While working people struggle to cope with skyrocketing costs for gasoline, diesel and heating oil, Exxon reported doubling quarterly earnings from a year earlier. Chevron — whose refinery workers in Richmond, California, have been forced out on strike — reports first-quarter profits jumped from $1.37 billion in 2021 to $6.3 billion this year.
Kellogg’s, which forced workers on strike last year, posted a 15% increase in earnings. Four of the biggest meat-processing companies tripled their net profit margins, while underpaying farmers and attempting to drive down workers’ wages and conditions on the job.
The bosses try all kinds of tricks to get more for less, like nibbling away at the contents of their products while leaving prices the same. But the key to their rising profits is that they come at the expense of the workers. It’s a class question.
Working people have seen their real wages drop. The government, which finagles its figures to hide the real impact of inflation, admits that consumer prices rose at an annual rate of 8.5% in March, the steepest increase since 1982. As all workers know from experience, the things we need most, like food, fuel and housing, leapt up higher than that.
In New York City, where renters make up two-thirds of all households, rents rose 33% last year. Roughly 2,000 eviction cases have been filed by landlords every week since March. Nationally rents are up 18%.
The surge in profits so far eclipses any increase in workers’ pay that even some of the media shills for the capitalist class have given up on the oft-repeated lie that higher wages push up prices. “It’s completely inconsistent with a wage-price spiral,” George Pearkes of the Bespoke Investment Group told Bloomberg, “there is no other way to put it.”

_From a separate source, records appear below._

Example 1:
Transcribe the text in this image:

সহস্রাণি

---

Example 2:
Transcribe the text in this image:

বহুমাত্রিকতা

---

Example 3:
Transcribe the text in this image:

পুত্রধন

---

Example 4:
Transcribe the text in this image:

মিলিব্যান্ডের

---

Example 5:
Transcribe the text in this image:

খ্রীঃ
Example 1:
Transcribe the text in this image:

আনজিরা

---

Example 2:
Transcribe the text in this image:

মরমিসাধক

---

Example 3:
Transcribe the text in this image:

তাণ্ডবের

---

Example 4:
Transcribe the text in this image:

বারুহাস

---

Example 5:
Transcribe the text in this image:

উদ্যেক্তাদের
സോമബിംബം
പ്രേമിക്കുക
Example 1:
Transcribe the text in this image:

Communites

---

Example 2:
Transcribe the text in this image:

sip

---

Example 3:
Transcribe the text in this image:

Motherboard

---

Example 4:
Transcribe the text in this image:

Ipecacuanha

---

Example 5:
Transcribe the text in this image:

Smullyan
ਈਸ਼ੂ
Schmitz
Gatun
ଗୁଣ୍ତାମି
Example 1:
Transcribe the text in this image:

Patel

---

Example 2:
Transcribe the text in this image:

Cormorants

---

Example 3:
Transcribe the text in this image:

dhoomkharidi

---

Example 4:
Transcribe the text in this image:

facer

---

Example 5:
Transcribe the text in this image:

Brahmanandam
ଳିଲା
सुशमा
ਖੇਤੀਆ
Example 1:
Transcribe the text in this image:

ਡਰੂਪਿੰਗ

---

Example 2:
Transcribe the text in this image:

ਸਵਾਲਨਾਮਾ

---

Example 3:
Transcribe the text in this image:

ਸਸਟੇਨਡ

The so-called wage-price spiral has never been true. Bosses always strive to pay workers as close to what we need to barely survive, and always less than the value of what we produce. The “surplus” — after taking out what is necessary to replace machinery, etc. — they take as profits. Rising wages simply mean workers have been able to wrest more of the wealth they produce by their labor power, and the bosses get less. This is what we try to use our unions to accomplish.

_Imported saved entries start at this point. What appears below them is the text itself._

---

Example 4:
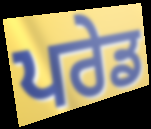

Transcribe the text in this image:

ਪਰੇਡ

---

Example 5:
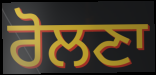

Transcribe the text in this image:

ਰੋਲਣਾ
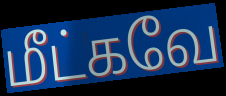
மீட்கவே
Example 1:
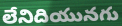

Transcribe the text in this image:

లేనిదియునగు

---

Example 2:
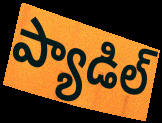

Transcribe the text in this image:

ప్యాడిల్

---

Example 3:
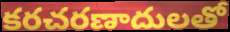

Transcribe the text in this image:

కరచరణాదులతో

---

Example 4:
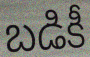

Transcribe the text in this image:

బడికీ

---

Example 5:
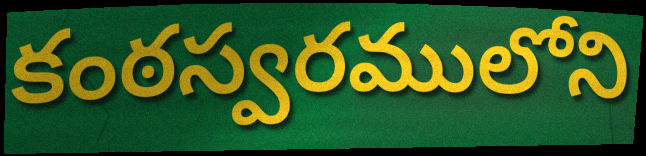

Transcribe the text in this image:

కంఠస్వరములోని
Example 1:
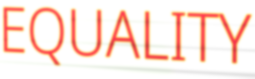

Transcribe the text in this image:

EQUALITY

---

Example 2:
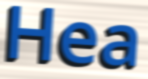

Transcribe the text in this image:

Hea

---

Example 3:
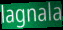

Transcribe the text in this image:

lagnala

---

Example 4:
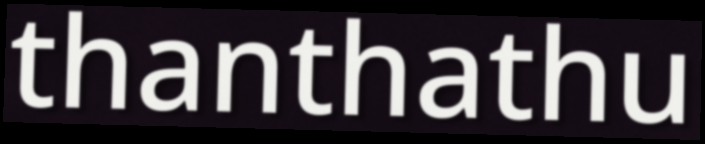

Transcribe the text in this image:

thanthathu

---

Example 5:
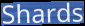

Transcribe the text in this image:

Shards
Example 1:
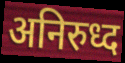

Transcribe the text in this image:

अनिरुध्द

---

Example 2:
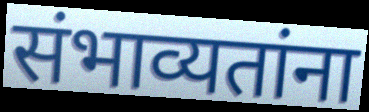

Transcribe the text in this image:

संभाव्यतांना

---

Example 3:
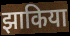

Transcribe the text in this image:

झाकिया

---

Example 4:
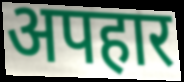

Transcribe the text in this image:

अपहार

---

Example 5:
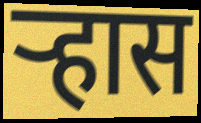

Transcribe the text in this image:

ऱ्हास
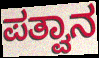
ಪತ್ವಾನ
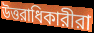
উত্তরাধিকারীরা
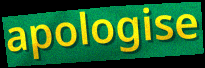
apologise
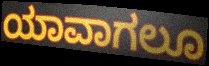
ಯಾವಾಗಲೂ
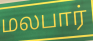
மலபார்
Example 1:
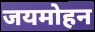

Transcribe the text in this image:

जयमोहन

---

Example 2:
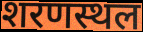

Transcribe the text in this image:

शरणस्थल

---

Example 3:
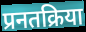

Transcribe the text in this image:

प्रनतक्रिया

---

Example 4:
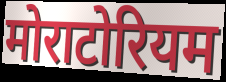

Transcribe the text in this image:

मोराटोरियम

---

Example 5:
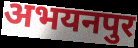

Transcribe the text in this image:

अभयनपुर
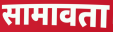
सामावता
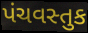
પંચવસ્તુક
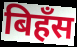
बिहँस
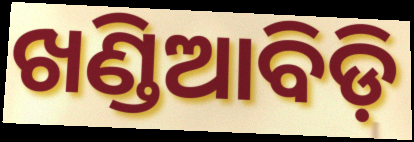
ଖଣ୍ଡିଆବିଡ଼ି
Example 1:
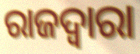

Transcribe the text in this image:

ରାଜଦ୍ୱାରା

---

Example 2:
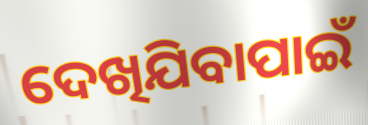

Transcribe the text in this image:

ଦେଖିଯିବାପାଇଁ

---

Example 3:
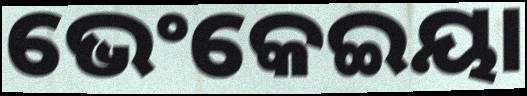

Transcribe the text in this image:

ଭେଂକେଇୟା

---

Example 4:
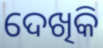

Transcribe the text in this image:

ଦେଖିକି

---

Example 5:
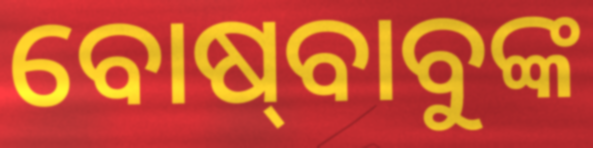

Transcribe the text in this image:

ବୋଷ୍‍ବାବୁଙ୍କ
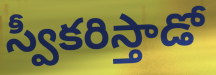
స్వీకరిస్తాడో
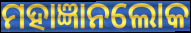
ମହାଜ୍ଞାନଲୋକ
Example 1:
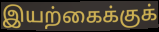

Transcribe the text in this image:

இயற்கைக்குக்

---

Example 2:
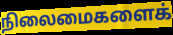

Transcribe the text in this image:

நிலைமைகளைக்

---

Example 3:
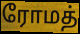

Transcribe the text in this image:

ரோமத்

Inflation has soared worldwide because governments have been printing vast amounts of money to try to buy their way out of today’s crisis of the capitalist system, and to help their own country’s bosses compete ever more fiercely with rivals abroad. This spurs demand, shortages and rising prices.
Jack Barnes, national secretary of the Socialist Workers Party, explains in New International no. 10, “Under such conditions, competing capitalist commercial interests bid prices up and up and up and up in an ultimately self-defeating effort to reap surplus profits.”
Working people have begun to use their unions to fight back. Members of United Steelworkers Local 5 in Richmond are on strike against Chevron to demand higher wages and relief from dangerously long work schedules. Over 5,000 nurses in Palo Alto, California, just won wage gains and other advances with a five-day strike at the Stanford Health Care system.
A key demand in strikes last year by the United Auto Workers against John Deere and by the Bakery, Confectionery, Tobacco Workers and Grain Millers unionists at Kellogg’s was for cost-of-living adjustment clauses. At Kellogg’s the bosses were forced to agree to regular cost-of-living pay adjustments of up to $3 an hour through 2026.
This is a concrete step working people can use to protect ourselves, making bosses raise our wages whenever prices go up. “These struggles set an example for workers everywhere and deserve our support,” Lea Sherman, Socialist Workers Party candidate for U.S. Congress from New Jersey, told the Militant. “We need cost-of-living adjustments in our union contracts, in retirement benefits and Social Security.”